Wine At The Table


A great find for Chablis lovers — Domaine des Chenevières

18 April 2009

Chablis

Neville made an excellent discovery in Chablis: the wines of Frédéric Gueguen, Domaine des Chenevières. Frédéric was — and is — a wine maker at Jean-Marc Brocard. He formed his own domaine in 2005. While only a young domaine, from what I have tasted this is one of the best sources for exciting Chablis.

Neville tried the range while I took a nap, naïvely dismissing the domaine after a day of disappointing tastings. He returned with a smile and three samples.

Domaine des Chenevières l’Homme Mort 1er Cru 2007 Deeper colour than most young Chablis I’ve seen, more like a Côte d’Or which has seen barrel maturation. The domaine does not use barrels, however, so all this colour is skin contact and lack of filtering. An explosive nose, beautiful, clean, pure. Aromas of lemon juice, gooseberry, grass, unripe peach. The palate deliveries, deliciously crisp acidity frames a wine full of flavour, which still remains refined and free of any heaviness, the classic Chablis. The palate has a strong grapefruit flavour, without any of the sourness of that fruit. The wine has impressive length, a lasting acidity.

Domaine des Chenevières Côte de Lechet 1er Cru 2007 Pure white stone fruit aromas dominate the nose, very refined and confident. The aromas linger. While not powerful, it is the kind of wine you can smell from a metre away. The wine touches all parts of the mouth — I say touch, rather than coat, because there is no heaviness to this wine at all, despite its powerful aroma. Extremely good effort.

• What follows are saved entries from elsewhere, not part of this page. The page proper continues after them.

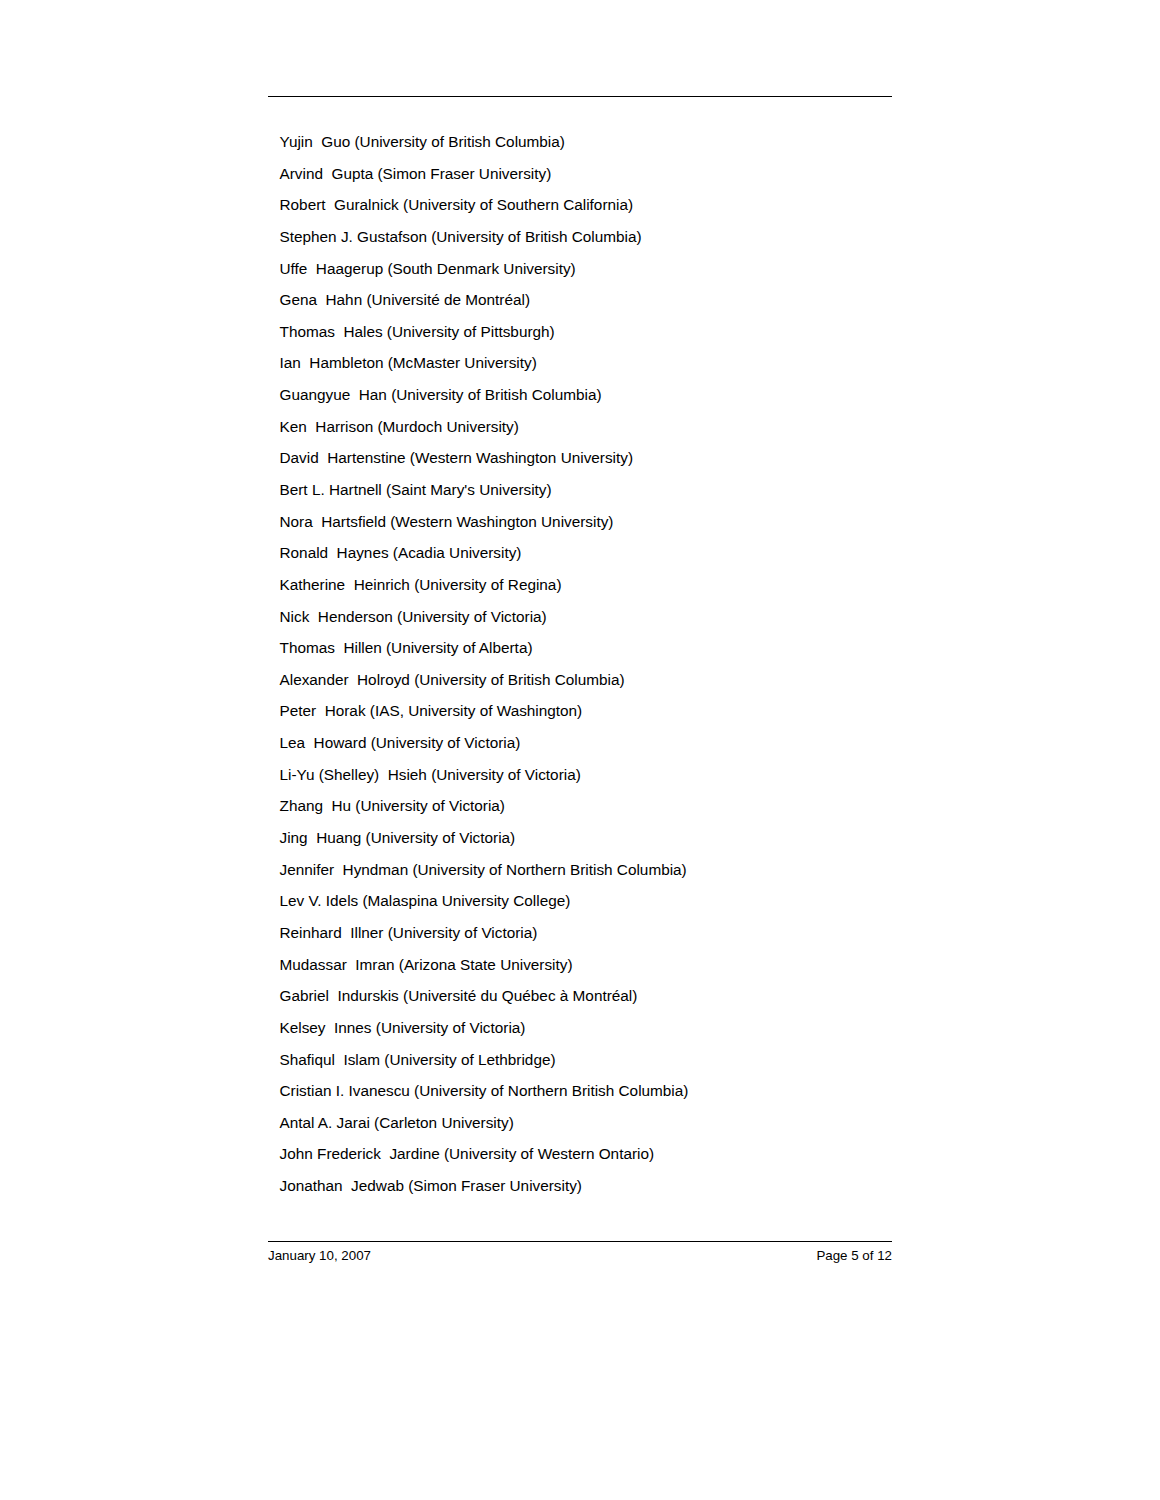Yujin Guo (University of British Columbia)
Arvind Gupta (Simon Fraser University)
Robert Guralnick (University of Southern California)
Stephen J. Gustafson (University of British Columbia)
Uffe Haagerup (South Denmark University)
Gena Hahn (Université de Montréal)
Thomas Hales (University of Pittsburgh)
Ian Hambleton (McMaster University)
Guangyue Han (University of British Columbia)
Ken Harrison (Murdoch University)
David Hartenstine (Western Washington University)
Bert L. Hartnell (Saint Mary's University)
Nora Hartsfield (Western Washington University)
Ronald Haynes (Acadia University)
Katherine Heinrich (University of Regina)
Nick Henderson (University of Victoria)
Thomas Hillen (University of Alberta)
Alexander Holroyd (University of British Columbia)
Peter Horak (IAS, University of Washington)
Lea Howard (University of Victoria)
Li-Yu (Shelley) Hsieh (University of Victoria)
Zhang Hu (University of Victoria)
Jing Huang (University of Victoria)
Jennifer Hyndman (University of Northern British Columbia)
Lev V. Idels (Malaspina University College)
Reinhard Illner (University of Victoria)
Mudassar Imran (Arizona State University)
Gabriel Indurskis (Université du Québec à Montréal)
Kelsey Innes (University of Victoria)
Shafiqul Islam (University of Lethbridge)
Cristian I. Ivanescu (University of Northern British Columbia)
Antal A. Jarai (Carleton University)
John Frederick Jardine (University of Western Ontario)
Jonathan Jedwab (Simon Fraser University)
January 10, 2007 Page 5 of 12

Domaine des Chenevières Bougros Grand Cru 2007 The most impressive of the wines I saw. Like the others, strongly reminiscent of grapefruit but also full of white flowers. A minerality to the palate that I can only describe as gastronomic, it is textural, crystalline, dots the tongue and leaves it tingling as you swallow. Extremely refined with a flawless structure and amazing complexity for a young Chablis. Unlike most Chablis, this gives pleasure in its youth and can be enjoyed for another year. Then, I guess, it will need another three to five years in bottle, to develop some secondary characteristics and really show what it has to say. The style of wine making probably means that this won’t go thirty or more years as other Chablis in great years can. However, over the next 15 years it will give immense pleasure to many.